A child could prepare it. And supermarkets have finally nailed the ‘Ripe and Ready’ version, which saves a lot of avo-angst.
All of this has led to a backlash. Prices have reached record highs: 530 Mexican pesos (£21.80) for a 10kg box! Avocados are blamed for the Californian drought: did you know it takes 100 litres of water to grow a single avocado? Avocados are emblematic of the much maligned “clean eating” movement, that has led to some really bad recipes involving vegannaise.
The British Association of Plastic, Reconstructive and Aesthetic Surgeons has warned of a rise in ‘avocado hand’ – a stabbing injury caused when trying to remove the stone. And avocado is, of course, the crucial factor in the depression of wages, spiralling house prices and generational injustice.
Back in March, an Australian luxury property developer, Tim Gurner, claimed that ‘Millennials’ (a disparaging term for young people) would easily be able to afford houses if they could only stop ramming bollock fruit brunches into their whiny, entitled gobs.
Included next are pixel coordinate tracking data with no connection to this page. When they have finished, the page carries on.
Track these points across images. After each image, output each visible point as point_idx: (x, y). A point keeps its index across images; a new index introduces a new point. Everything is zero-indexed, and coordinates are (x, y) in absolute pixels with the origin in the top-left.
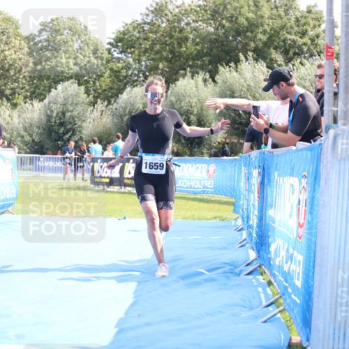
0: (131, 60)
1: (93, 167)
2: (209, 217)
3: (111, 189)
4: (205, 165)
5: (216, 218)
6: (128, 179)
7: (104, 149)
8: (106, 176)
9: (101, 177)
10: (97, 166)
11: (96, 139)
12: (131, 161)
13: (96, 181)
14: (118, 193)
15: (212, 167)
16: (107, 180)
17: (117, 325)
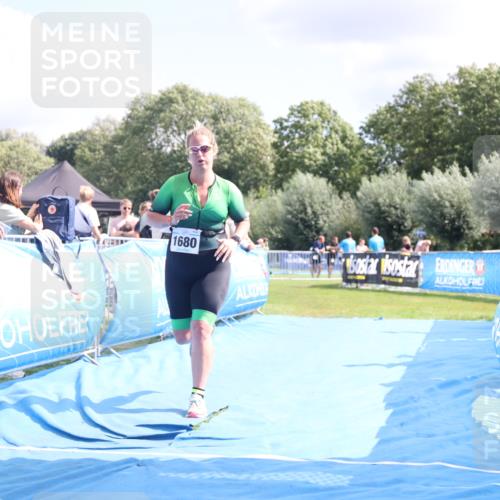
0: (384, 147)
1: (345, 263)
2: (474, 317)
3: (365, 286)
4: (471, 262)
5: (481, 318)
6: (385, 276)
7: (358, 244)
8: (361, 272)
9: (355, 274)
10: (349, 262)
11: (350, 233)
12: (387, 256)
13: (348, 278)
14: (373, 291)
15: (481, 264)
16: (363, 278)
17: (378, 436)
In the avocado’s defence, it isn’t the most photographed food on Instagram; that’s pizza. While avocados do require lots of water, it’s minuscule compared to that needed for meat farming. Yougov found that only six per cent of Americans under thirty had ever bought avocado on toast in a restaurant. Anyway, an imaginary Millennial buying an imaginary £6 avo toast every day of her life would have to forego it for twentyfour years to save a 10 per cent deposit on the average London flat.
It would perhaps have been much better had Christopher Columbus simply stayed put.